The coding region of Sdic is made up of the last 5 exons of Cdic fused to an intron of AnnX (see figure). The proposed model starts with the Cdic gene followed by the AnnX gene (C--A). A tandem duplication (C--A--C--A) occurs followed by a deletion (C--A/C--A). This leaves the middle 4 exons of AnnX fused to the last 5 exons of Cdic to form Sdic. But that's not all. The first exon of Sdic is very unusual because it is derived from an intron. All it took was a handful of nucleotide changes to convert this intron into an exon. But,wait, there's more, as the infomercial would say.
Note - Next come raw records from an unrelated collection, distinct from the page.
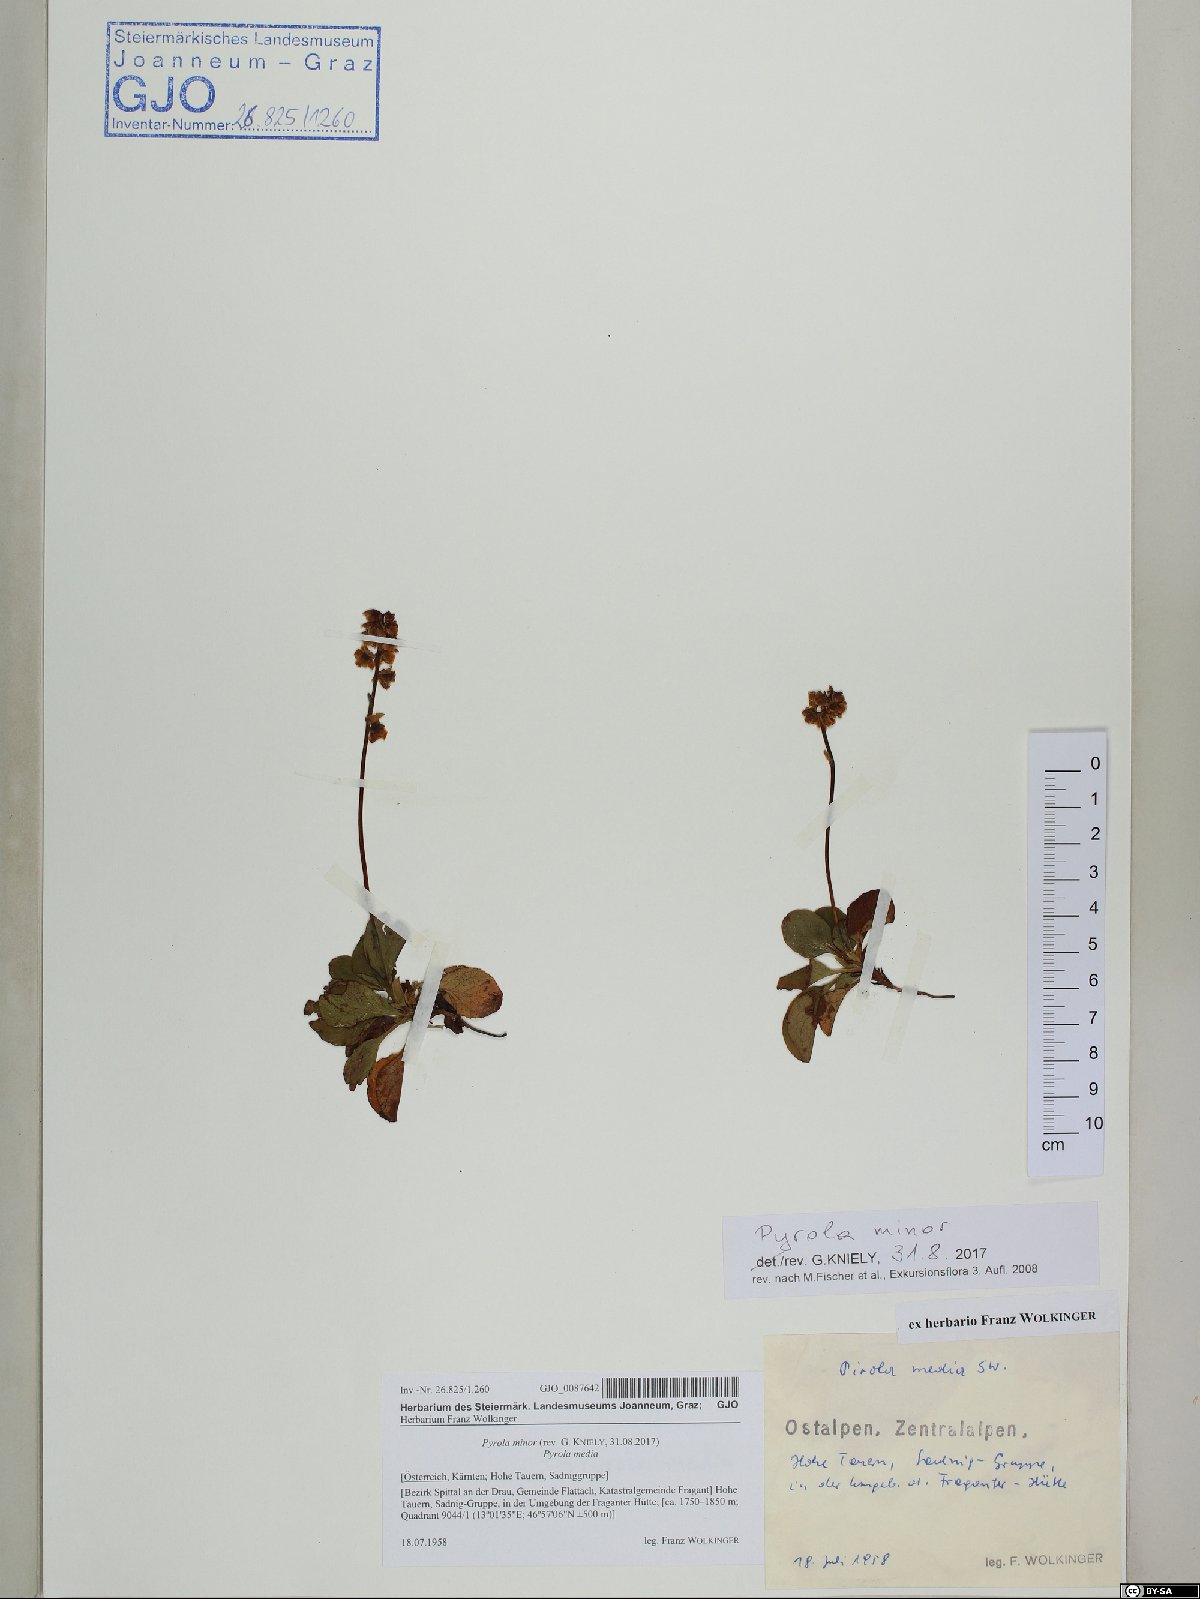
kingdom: Plantae
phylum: Tracheophyta
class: Magnoliopsida
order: Ericales
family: Ericaceae
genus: Pyrola
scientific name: Pyrola minor
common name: Common wintergreen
Because a gene is not any good unless it has a promoter. Well, guess what, a promoter was formed by the juxtaposition of these AnnX and Cdic sequences, along with a fortuitous regulatory element that is testis specific. So, by the duplication and deletion of 2 genes, a promoter and its regulatory sequences were created that resulted in specific expression of this protein in testis. Wow, pretty jury-rigged but the DNA sequence similarities do not lie.
However, what is important about this gene is what is says about the formation of new genes. Because the promoter and control elements did not "evolve". They were already present in some form, just not in a position to be used. The plasticity of the genome allowed them to be juxtaposed to create a new gene that must be incredibly useful. Because the Sdic gene has been repeated almost 10 times.It is very highly expressed. And it spread throughout the Drosophila population very rapidly, in a mechanism called a selective sweep. Essentially, all the flies that lacked this gene were selected against.
This gene is only found in Drosophila melanogaster, no other closely aligned species. And it is found in every D. melanogaster species studied. But the degree of polymorphism in the gene is very small, indicating a recent origin. For a gene to have spread throughout a population as rapidly as Sdic did, it must exert tremendous positive selective pressure. The fact that it is specific to the testis invites the proposal that it might have been involved in speciation, affecting fertility in the populations bearing it.
So, we have 3' regions that bind proteins that are responsible for the expression of the coding region. We have genomic regions slamming into one another and creating fortuitous promoters and regulatory elements. One of the major consequences of the sequencing projects seems to be the demonstration of just how chaotic the genome is. How important serendipity is. For anyone who thinks that sequencing the genome will be the pinnacle of biological research...Well, check out the title of this column.